Une analyse approfondie, basée sur les données de près de 2,8 millions d’enfants à travers le monde, révèle que le développement d’allergies alimentaires est un processus multifactoriel. L’étude, menée par des chercheurs de l’Université McMaster au Canada, et publiée dans JAMA Pédiatrie, met en évidence l’importance des premiers mois de vie dans la prédisposition à ces allergies.
Les chercheurs ont examiné plus de 340 facteurs potentiels et ont constaté que l’hérédité, l’état de la peau, le microbiome intestinal et l’environnement jouent un rôle conjoint. L’étude nuance ainsi l’idée que les allergies alimentaires sont uniquement dues à une prédisposition génétique.
L’eczéma, en particulier lorsqu’il apparaît durant la première année, est un facteur de risque majeur. Les nourrissons qui en souffrent présentent un risque trois à quatre fois plus élevé de développer des allergies alimentaires. La présence de symptômes respiratoires tels que la respiration sifflante ou des allergies nasales est également associée à une augmentation du risque.
Les antécédents familiaux constituent un autre élément important. Les enfants dont les parents ou les frères et sœurs sont allergiques sont plus susceptibles de le devenir à leur tour, et ce risque est amplifié si les deux parents sont concernés, comme le souligne le site web de l’Université McMaster.

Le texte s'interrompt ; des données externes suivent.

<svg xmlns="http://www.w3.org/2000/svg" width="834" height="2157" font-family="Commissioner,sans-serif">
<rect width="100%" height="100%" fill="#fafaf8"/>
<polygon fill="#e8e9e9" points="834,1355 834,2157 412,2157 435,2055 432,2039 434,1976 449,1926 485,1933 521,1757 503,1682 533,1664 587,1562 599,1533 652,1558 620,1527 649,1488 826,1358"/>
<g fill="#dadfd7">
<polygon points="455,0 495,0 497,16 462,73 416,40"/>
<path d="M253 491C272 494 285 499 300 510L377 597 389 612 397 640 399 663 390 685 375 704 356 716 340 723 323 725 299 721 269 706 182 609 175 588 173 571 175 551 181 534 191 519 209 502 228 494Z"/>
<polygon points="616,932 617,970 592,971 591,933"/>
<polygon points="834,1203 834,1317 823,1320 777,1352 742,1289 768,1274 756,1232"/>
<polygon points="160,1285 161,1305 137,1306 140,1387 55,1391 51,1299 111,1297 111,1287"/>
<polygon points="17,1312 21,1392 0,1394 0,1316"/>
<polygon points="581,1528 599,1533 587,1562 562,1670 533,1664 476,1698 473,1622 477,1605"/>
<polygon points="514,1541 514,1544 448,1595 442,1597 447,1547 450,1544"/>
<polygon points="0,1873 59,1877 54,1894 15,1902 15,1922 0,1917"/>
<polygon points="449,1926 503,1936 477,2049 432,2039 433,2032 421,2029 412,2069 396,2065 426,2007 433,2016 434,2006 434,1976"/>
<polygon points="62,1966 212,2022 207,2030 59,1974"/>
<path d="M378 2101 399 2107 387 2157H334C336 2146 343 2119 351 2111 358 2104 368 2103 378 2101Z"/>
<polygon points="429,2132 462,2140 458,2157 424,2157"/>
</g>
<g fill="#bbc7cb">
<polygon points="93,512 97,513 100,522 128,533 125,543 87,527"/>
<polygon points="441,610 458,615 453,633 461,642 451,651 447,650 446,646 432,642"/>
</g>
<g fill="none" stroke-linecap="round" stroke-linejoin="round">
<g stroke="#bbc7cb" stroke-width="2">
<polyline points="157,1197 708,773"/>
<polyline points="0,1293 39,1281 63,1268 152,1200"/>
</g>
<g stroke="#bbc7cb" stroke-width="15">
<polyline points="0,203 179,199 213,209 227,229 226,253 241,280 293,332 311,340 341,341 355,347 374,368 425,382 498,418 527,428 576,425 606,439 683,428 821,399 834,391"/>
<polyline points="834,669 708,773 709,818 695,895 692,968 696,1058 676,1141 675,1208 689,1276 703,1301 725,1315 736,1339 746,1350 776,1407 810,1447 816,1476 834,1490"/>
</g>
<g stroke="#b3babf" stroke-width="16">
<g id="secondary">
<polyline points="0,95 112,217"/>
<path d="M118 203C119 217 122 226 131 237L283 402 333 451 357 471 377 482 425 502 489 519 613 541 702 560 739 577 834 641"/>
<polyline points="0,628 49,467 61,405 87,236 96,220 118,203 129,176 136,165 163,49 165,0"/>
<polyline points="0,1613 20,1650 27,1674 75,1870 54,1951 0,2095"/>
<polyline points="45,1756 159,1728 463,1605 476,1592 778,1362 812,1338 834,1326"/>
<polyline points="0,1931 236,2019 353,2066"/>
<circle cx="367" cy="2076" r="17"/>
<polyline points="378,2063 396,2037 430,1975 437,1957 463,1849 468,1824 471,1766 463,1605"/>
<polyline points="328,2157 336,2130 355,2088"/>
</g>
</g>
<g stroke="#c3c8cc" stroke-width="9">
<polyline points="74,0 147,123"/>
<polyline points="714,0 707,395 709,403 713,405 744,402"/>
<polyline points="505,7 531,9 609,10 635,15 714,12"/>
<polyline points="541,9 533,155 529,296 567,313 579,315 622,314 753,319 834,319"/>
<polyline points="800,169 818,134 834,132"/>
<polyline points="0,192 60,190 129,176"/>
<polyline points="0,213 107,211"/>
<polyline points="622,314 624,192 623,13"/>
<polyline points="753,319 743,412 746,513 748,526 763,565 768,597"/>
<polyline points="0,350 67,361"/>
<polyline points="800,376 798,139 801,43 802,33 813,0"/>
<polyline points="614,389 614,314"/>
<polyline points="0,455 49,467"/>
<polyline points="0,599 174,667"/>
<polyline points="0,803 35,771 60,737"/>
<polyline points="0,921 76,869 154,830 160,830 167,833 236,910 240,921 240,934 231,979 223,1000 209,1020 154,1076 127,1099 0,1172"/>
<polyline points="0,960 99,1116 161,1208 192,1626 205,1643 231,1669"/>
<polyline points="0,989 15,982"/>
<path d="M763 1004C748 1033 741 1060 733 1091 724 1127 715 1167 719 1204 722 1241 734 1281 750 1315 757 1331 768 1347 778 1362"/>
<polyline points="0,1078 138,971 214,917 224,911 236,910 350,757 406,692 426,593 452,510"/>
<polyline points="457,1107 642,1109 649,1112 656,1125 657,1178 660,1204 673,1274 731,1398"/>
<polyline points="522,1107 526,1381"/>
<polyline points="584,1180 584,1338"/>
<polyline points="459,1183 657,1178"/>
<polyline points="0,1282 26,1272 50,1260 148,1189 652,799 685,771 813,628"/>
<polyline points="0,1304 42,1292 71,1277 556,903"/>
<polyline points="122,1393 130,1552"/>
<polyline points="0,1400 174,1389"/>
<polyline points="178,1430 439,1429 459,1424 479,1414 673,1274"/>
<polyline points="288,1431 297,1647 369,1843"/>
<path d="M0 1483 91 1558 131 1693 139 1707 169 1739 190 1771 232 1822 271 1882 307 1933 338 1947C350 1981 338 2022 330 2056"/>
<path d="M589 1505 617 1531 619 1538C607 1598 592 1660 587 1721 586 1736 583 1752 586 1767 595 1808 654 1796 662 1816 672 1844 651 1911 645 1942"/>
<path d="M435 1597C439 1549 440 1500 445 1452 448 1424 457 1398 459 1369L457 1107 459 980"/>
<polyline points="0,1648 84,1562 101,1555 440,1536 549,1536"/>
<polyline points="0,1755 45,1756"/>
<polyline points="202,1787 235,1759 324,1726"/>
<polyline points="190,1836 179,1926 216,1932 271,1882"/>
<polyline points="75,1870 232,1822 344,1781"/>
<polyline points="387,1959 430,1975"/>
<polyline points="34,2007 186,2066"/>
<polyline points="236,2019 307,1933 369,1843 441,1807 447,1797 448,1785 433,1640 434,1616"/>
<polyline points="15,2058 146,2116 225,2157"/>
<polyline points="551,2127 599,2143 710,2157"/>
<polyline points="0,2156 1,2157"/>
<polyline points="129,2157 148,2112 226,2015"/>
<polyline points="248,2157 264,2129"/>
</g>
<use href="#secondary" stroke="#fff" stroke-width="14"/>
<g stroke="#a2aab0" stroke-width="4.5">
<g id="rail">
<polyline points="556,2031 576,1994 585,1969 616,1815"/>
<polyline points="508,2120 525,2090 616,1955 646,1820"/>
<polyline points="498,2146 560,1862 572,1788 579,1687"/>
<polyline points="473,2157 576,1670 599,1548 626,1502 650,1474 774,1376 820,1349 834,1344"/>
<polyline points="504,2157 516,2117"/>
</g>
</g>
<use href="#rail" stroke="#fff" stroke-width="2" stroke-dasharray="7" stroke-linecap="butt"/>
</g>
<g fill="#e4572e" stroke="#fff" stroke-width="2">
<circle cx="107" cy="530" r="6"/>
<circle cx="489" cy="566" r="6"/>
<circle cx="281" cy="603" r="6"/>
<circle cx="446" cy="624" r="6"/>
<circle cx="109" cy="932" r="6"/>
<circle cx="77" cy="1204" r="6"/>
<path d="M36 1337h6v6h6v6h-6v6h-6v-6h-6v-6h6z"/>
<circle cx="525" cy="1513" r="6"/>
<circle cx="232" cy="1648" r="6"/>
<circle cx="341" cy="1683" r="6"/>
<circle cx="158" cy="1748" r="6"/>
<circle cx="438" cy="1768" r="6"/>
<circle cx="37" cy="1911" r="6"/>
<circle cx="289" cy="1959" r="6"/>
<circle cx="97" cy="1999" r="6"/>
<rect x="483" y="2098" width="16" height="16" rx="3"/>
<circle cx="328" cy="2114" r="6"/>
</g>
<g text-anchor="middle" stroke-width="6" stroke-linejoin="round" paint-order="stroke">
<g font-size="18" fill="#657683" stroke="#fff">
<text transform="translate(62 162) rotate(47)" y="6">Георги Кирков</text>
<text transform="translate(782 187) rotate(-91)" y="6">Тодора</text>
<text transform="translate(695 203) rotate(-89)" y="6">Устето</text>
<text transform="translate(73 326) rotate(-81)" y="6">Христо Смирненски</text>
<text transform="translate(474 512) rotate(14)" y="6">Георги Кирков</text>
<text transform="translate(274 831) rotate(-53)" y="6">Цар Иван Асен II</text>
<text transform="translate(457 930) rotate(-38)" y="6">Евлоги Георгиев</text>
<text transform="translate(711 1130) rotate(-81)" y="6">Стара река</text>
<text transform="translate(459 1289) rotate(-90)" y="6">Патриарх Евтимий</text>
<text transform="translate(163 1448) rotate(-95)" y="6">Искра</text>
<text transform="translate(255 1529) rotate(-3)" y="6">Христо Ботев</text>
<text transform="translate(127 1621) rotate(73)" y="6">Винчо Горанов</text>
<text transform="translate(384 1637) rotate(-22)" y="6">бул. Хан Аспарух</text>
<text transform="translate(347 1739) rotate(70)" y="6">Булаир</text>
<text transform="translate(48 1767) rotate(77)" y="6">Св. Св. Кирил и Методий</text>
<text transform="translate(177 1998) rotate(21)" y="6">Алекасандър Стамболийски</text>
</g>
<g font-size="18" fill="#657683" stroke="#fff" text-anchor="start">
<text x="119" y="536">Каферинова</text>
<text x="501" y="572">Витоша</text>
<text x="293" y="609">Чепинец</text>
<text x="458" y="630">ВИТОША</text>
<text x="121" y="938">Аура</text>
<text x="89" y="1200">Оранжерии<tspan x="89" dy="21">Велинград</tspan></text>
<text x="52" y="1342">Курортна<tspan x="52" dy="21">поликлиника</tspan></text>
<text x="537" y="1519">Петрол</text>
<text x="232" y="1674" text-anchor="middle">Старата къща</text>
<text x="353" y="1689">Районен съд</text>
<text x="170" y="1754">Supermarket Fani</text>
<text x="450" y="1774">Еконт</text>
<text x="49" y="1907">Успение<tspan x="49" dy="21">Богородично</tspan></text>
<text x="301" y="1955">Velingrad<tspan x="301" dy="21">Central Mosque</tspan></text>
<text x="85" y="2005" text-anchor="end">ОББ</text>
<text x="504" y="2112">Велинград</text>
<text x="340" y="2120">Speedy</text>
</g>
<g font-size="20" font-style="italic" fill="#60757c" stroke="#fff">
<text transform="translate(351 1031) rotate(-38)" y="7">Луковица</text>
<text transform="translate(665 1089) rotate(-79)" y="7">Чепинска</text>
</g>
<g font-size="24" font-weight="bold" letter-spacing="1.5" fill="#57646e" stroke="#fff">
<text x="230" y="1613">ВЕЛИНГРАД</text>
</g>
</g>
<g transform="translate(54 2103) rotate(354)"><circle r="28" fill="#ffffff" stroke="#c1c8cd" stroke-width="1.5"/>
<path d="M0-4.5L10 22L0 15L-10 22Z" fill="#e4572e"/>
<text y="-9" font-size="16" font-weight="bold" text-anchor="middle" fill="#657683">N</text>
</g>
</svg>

L’étude apporte également des éclaircissements sur le moment idéal pour introduire les aliments potentiellement allergènes. Contrairement aux recommandations passées, retarder l’introduction d’aliments comme les arachides, les noix ou les œufs peut en réalité augmenter le risque d’allergie. Les enfants exposés aux arachides après l’âge de 12 mois ont plus de deux fois plus de chances de développer une allergie à cet aliment.

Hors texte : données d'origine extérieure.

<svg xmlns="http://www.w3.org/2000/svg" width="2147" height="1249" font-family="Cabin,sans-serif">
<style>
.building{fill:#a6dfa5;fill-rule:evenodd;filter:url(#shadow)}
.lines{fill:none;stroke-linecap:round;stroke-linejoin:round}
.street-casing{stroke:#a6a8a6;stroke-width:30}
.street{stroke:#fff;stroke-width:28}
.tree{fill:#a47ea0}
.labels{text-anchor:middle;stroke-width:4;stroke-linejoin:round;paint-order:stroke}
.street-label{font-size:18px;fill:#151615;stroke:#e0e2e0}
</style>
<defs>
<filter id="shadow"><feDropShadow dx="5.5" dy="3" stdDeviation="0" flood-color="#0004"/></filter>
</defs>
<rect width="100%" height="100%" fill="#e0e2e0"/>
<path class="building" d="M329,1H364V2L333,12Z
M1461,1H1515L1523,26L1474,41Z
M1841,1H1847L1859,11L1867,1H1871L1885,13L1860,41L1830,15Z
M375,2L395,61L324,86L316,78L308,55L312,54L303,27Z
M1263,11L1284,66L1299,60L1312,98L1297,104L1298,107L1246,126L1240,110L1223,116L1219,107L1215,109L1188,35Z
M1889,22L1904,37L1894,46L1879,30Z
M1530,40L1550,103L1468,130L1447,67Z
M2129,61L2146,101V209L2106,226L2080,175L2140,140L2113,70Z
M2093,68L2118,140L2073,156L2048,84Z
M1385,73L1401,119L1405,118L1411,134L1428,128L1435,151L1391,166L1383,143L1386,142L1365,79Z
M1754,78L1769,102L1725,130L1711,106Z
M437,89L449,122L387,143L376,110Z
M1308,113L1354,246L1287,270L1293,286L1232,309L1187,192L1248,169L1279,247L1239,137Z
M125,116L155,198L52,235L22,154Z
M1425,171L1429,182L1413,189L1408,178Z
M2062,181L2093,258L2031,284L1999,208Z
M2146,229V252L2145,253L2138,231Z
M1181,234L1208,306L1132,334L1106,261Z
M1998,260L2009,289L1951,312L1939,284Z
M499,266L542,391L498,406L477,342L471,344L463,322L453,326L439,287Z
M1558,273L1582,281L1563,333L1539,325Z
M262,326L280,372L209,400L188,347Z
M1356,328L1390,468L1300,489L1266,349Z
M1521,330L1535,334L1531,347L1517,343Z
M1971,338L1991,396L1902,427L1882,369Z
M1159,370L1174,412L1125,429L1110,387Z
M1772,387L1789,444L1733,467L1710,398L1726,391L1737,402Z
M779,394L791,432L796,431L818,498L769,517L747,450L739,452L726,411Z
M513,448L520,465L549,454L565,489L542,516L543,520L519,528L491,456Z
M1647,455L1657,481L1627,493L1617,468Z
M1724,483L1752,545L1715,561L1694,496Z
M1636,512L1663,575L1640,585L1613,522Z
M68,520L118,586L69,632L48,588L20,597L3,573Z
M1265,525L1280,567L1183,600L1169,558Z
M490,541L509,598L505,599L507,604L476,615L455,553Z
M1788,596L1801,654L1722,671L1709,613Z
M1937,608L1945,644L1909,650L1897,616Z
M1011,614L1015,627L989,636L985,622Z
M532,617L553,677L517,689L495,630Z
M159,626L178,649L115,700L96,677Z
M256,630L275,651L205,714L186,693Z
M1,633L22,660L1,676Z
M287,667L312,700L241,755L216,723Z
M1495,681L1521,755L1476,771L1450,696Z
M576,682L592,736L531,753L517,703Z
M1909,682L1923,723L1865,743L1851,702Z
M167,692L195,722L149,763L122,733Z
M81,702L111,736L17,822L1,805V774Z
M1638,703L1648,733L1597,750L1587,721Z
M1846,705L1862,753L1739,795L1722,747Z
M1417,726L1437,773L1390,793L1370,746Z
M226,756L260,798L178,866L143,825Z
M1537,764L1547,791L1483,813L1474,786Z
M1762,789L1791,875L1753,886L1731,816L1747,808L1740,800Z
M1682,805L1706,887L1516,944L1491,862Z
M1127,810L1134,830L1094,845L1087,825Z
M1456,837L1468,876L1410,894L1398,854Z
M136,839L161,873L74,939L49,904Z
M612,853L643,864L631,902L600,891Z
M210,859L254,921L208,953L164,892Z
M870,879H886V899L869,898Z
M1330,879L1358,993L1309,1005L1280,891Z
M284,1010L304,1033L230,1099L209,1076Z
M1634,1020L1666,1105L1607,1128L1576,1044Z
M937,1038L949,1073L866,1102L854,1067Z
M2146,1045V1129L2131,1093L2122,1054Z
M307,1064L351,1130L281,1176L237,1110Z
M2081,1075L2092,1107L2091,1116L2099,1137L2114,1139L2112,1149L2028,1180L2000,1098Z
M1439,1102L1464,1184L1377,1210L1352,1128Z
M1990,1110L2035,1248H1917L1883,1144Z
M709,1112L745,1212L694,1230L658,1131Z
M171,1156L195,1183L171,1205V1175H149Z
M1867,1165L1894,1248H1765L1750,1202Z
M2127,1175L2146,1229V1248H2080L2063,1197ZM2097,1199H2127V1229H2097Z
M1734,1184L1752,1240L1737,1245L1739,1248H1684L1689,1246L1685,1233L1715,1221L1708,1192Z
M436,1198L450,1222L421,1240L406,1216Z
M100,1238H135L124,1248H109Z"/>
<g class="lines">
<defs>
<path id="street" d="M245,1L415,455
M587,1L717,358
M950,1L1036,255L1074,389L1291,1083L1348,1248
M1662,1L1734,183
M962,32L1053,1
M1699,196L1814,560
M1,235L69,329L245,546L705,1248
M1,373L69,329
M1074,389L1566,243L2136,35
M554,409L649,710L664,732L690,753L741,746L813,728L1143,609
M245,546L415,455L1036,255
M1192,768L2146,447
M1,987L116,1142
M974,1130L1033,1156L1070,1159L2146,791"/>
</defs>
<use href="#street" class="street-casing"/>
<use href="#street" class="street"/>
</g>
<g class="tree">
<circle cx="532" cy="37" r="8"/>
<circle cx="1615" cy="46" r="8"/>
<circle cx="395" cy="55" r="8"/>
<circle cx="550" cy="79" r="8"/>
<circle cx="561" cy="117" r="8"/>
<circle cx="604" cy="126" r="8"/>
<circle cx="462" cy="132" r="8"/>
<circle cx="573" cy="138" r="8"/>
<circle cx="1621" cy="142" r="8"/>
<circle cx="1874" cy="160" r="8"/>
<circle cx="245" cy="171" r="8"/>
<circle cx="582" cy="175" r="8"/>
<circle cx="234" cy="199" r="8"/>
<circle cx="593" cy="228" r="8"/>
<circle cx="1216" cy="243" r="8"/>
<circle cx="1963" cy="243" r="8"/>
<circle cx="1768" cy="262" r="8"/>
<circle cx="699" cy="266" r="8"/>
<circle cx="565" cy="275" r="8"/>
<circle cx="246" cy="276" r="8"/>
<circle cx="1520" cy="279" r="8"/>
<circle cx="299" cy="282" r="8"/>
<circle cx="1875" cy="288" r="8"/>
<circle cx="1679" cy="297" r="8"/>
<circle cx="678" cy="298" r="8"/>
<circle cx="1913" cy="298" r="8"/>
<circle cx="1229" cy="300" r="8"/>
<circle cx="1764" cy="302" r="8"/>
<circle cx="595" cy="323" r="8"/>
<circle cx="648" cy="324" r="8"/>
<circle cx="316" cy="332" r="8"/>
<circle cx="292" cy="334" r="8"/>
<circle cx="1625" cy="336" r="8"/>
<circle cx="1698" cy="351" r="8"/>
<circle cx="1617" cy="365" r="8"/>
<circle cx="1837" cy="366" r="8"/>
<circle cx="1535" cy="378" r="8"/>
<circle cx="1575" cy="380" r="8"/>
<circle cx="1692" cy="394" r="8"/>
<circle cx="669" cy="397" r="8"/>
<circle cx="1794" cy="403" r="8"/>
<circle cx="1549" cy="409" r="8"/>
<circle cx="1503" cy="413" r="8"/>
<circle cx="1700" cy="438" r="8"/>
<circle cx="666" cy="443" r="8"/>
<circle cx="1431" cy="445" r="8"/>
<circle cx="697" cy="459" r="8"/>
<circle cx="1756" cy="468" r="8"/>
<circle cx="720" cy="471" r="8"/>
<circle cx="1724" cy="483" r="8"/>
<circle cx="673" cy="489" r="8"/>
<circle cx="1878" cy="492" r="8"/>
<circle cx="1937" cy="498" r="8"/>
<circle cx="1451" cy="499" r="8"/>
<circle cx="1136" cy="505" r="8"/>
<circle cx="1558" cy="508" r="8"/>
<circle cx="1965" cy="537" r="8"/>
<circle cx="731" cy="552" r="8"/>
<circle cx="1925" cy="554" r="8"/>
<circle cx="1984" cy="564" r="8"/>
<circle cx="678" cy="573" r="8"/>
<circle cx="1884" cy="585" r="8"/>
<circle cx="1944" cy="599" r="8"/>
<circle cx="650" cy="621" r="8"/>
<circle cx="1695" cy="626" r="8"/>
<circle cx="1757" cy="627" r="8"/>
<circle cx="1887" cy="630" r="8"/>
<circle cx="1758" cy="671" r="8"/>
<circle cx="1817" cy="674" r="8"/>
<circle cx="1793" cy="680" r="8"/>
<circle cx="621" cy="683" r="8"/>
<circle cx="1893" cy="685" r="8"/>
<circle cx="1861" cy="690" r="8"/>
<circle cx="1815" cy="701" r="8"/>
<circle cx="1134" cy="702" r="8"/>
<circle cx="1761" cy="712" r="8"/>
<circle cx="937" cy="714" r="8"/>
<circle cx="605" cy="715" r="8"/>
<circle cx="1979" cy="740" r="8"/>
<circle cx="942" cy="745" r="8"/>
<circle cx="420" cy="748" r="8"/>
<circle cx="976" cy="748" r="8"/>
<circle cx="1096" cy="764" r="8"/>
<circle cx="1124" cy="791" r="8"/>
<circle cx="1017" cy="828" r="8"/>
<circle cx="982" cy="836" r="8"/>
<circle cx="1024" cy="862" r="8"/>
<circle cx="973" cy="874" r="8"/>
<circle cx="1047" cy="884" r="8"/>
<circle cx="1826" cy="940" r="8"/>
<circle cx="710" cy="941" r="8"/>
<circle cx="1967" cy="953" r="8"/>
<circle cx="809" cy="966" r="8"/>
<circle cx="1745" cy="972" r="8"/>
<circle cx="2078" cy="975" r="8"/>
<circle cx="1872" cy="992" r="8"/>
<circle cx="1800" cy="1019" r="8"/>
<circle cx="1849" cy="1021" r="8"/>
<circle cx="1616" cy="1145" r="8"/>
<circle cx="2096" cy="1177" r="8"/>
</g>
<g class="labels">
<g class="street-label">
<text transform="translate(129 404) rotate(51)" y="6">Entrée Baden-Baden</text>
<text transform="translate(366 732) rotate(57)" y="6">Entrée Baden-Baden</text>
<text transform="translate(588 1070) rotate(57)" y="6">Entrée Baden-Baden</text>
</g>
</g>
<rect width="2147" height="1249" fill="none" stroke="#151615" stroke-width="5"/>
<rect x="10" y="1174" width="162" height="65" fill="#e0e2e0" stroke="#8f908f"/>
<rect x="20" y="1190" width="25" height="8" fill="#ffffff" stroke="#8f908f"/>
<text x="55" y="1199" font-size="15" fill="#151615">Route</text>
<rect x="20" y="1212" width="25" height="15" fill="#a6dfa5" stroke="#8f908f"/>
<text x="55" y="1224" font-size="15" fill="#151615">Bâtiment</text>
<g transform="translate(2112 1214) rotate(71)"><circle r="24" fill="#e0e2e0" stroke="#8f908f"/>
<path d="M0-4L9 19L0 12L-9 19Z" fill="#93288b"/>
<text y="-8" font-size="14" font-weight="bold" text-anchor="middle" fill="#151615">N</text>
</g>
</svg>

L’utilisation d’antibiotiques chez les jeunes enfants est également pointée du doigt. L’administration d’antibiotiques au cours du premier mois de vie est corrélée à une probabilité plus élevée d’allergies alimentaires. Si l’utilisation d’antibiotiques plus tard dans l’enfance ou pendant la grossesse est également associée à un risque accru, celui-ci est moins important que l’exposition précoce.
En revanche, l’analyse n’a pas trouvé de lien entre les allergies alimentaires et certains facteurs souvent évoqués, tels que le faible poids à la naissance, un accouchement tardif, l’allaitement maternel partiel (combinaison de lait maternel et de lait infantile), le régime alimentaire de la mère pendant la grossesse ou le stress maternel.